Boyle called for quotas to improve diversity in television as he interviewed sitcom star Sharon Horgan. Photograph: Dominic Lipinski/PA
Boyle called for quotas to improve diversity in television as he interviewed sitcom star Sharon Horgan. Photograph: Dominic Lipinski/PA

TV comedy has gone back to the 70s, says Frankie Boyle

This article is more than 7 years old

Comedian says British broadcasters have hit a stale patch and ‘you wouldn’t know there had been alternative comedy’

British comedy has hit a stale patch, with broadcasters unwilling to take risks on alternative and edgier shows, according to the controversial comedian Frankie Boyle.

Interviewing Sharon Horgan for the Alternative MacTaggart at the Edinburgh TV festival, Boyle said commissioners were choosing safe, mass appeal shows such as Mrs Brown’s Boys at the expense of alternative shows such as Horgan’s own Pulling, which was cancelled after two series.

He suggested that the fallout from the Sachsgate scandal involving Jonathan Ross and Russell Brand had led to a more cautious approach at the BBC and other broadcasters.

“Ratings are the main thing. Critical hits are a bonus,” said Boyle. “If something is a big ratings hit – like Mrs Brown’s Boys as a random example – they try to do one of those. But when something comes out that’s a critical hit, they go, ‘That’s ticked that box for a while. Don’t need to make another sitcom with a lesbian for five years.’

“It seems to me that television has gone back past 1978. There’s a sort of air, it’s an air of you wouldn’t know there had been alternative comedy.

“Now you can pretty much watch most things. Most of the comedy is observational. Most of the shows are variety shows. Most of the sitcoms are family-friendly. I think it’s hit a bit of a stale patch.”

Sharon Horgan. Photograph: Ian West/PA

Mrs Brown’s Boys recently topped a Radio Times poll of the best sitcoms of the century so far, and has proved a reliable ratings hit for the BBC. It has repeatedly been the most watched show at Christmas, and has also spawned a film spin-off.

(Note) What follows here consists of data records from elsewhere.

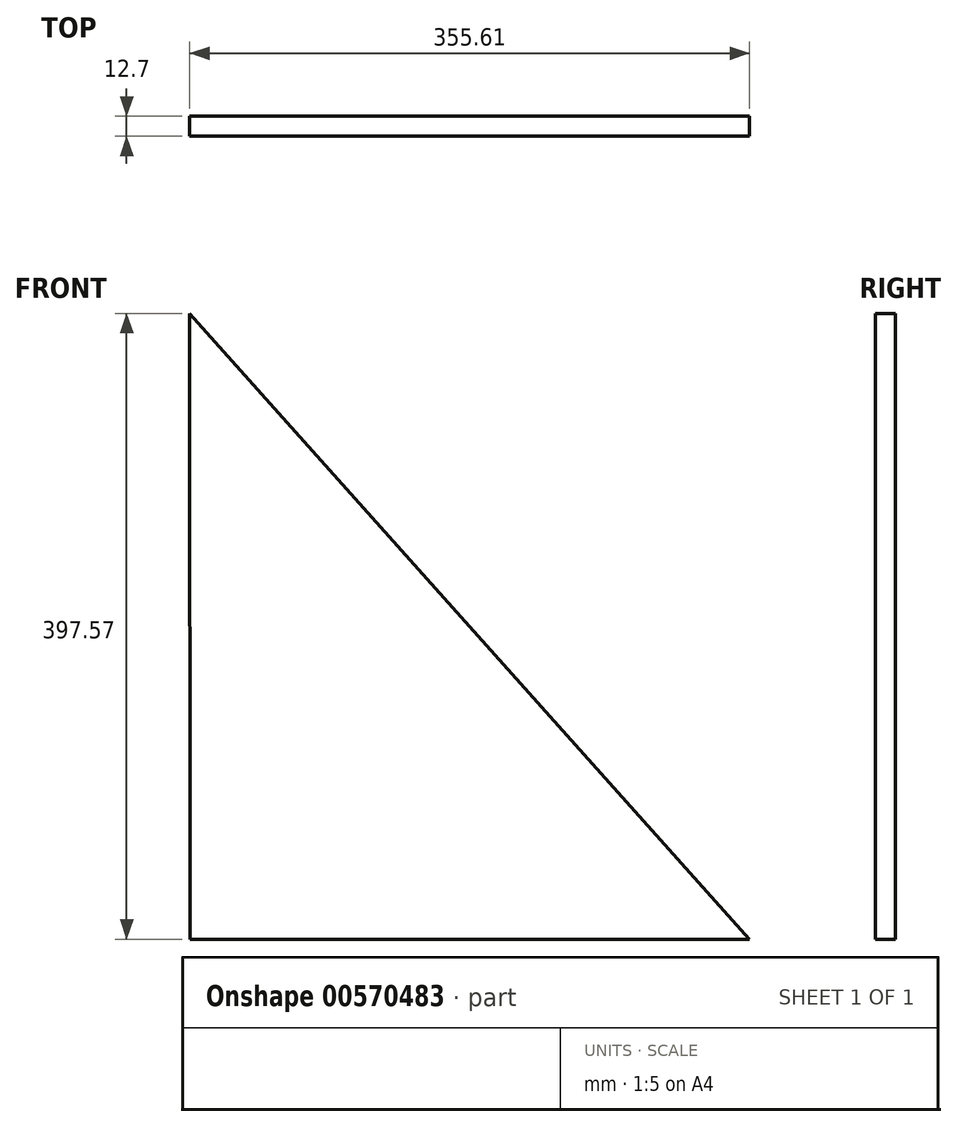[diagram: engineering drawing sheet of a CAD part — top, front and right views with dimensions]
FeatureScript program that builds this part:
annotation { "Feature Type Name" : "Feature", "Feature Type Description" : "" }
export const myFeature = defineFeature(function(context is Context, id is Id, definition is map)
    precondition{}
    {
        {
            var Q0;
            Q0=qCreatedBy(makeId("Front.planeOp"),FACE);
            var sketch = newSketch(context, id + "F0", { "sketchPlane" : qUnion([Q0])});
            skLineSegment(sketch, "E0.bottom", {"start": v(0, 0) * mm, "end": v(-355.6, 0) * mm});
            skLineSegment(sketch, "E0.right", {"start": v(-355.6, 0) * mm, "end": v(-355.6, 397.57) * mm});
            skLineSegment(sketch, "E1", {"start": v(-355.6, 397.57) * mm, "end": v(0, 0) * mm});
            skSolve(sketch);
        }
        {
            var Q0;
            Q0 = qSketchRegion(id + "F0", true);
            extrude(context, id + "F1", {"entities" : qUnion([Q0]), "depth" : 12.7 * mm, "offsetDistance" : 25.4 * mm});
        }
    });
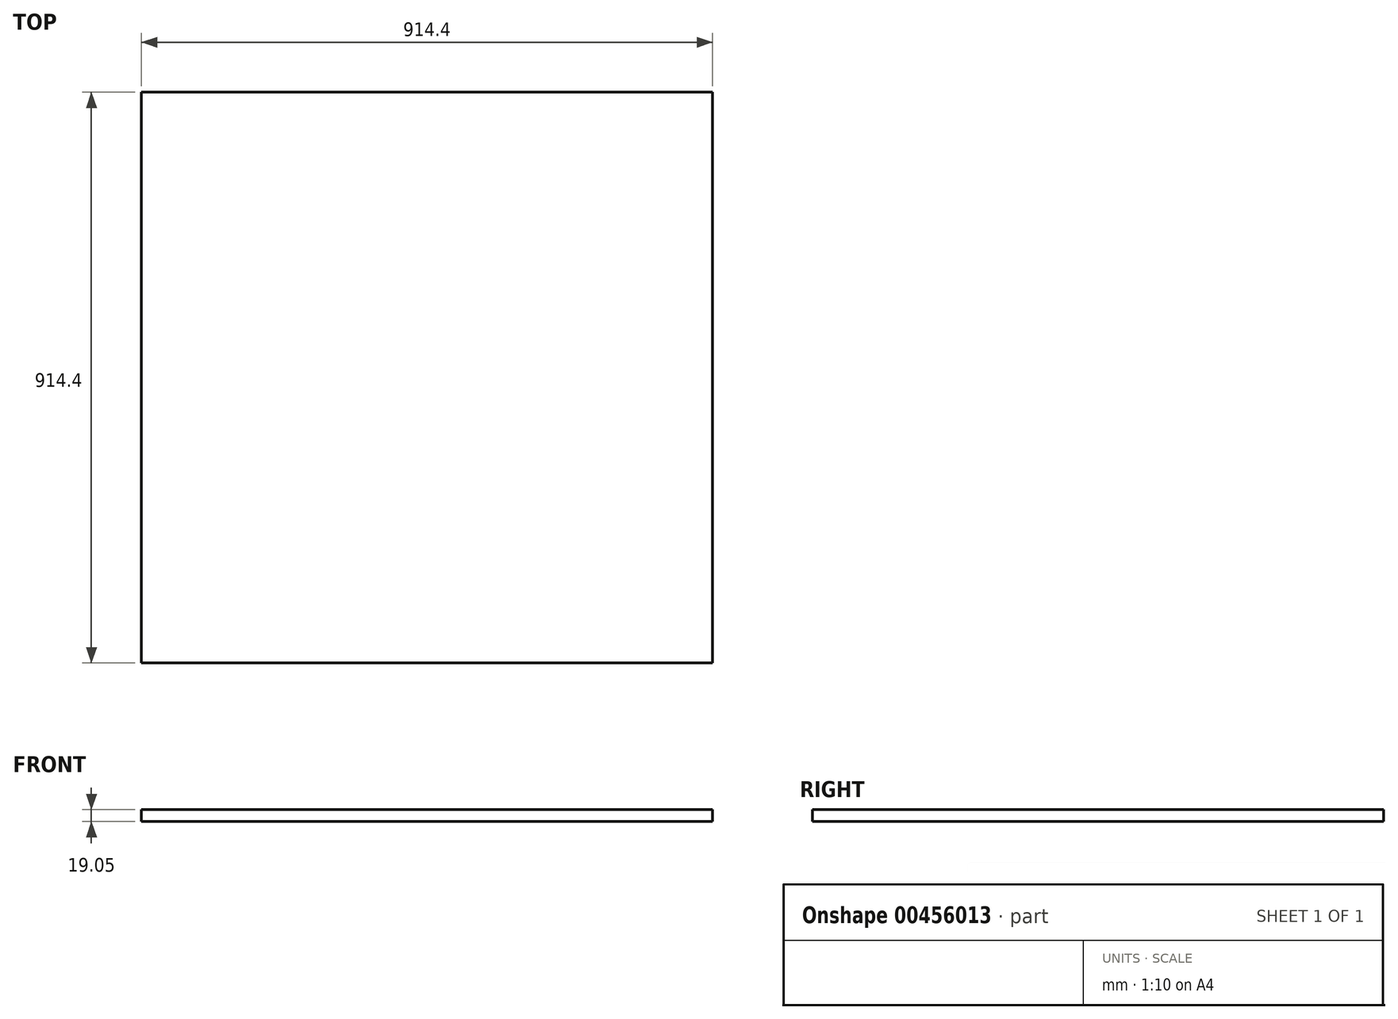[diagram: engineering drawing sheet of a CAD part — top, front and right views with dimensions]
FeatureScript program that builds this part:
annotation { "Feature Type Name" : "Feature", "Feature Type Description" : "" }
export const myFeature = defineFeature(function(context is Context, id is Id, definition is map)
    precondition{}
    {
        {
            var Q0;
            Q0=qCreatedBy(makeId("Top.planeOp"),FACE);
            var sketch = newSketch(context, id + "F0", { "sketchPlane" : qUnion([Q0])});
            skLineSegment(sketch, "E0.bottom", {"start": v(-450.45, 626.98) * mm, "end": v(463.95, 626.98) * mm});
            skLineSegment(sketch, "E0.top", {"start": v(-450.45, -287.42) * mm, "end": v(463.95, -287.42) * mm});
            skLineSegment(sketch, "E0.left", {"start": v(-450.45, 626.98) * mm, "end": v(-450.45, -287.42) * mm});
            skLineSegment(sketch, "E0.right", {"start": v(463.95, 626.98) * mm, "end": v(463.95, -287.42) * mm});
            skSolve(sketch);
        }
        {
            var Q0;
            Q0=makeQuery(id+"F0.imprint","IMPRINT",FACE,{"disambiguationData":[TD([[makeQuery(id+"F0.imprint","IMPRINT",EDGE,{"derivedFrom":sQuery(id+"F0.wireOp",EDGE,"E0.bottom")}),-1.0]])]});
            extrude(context, id + "F1", {"entities" : qUnion([Q0]), "depth" : 19.05 * mm});
        }
    });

Boyle also highlighted the BBC’s Landmark Comedy season, which features remakes of old sitcoms including Porridge, Are You Being Served? and Goodnight Sweetheart as examples of a lack of risk.

Horgan said that when broadcasters began playing it safe it stemmed creativity.

She said:What they are trying to do is replicate a hit show and find another version of that. I don’t think it necessarily brings the best out of creative people or writers. Because you end up seeing the same thing done a different way.

“People have got to write the thing they are born to write or really need to say or it’s just going to be the same as everything else.”

Boyle also added his voice to calls for quotas to improve diversity in television.

“I just think we should have quotas,” he said. “Because they have been trying to do it for years, and they come to the TV festival as well and they were bringing quite senior people from the BBC or Channel 4 and they say, ‘Oh yeah it’s terrible, it’s terrible.’

“And I’m thinking, ‘You’re the creative head of the BBC, just do it. It’s your job to do it.’ And they just give a shrug.

“If they won’t do it they should be forced to do it because it shouldn’t be like that. It shouldn’t be some young black comedian’s job to make sure that the BBC do better on representation.”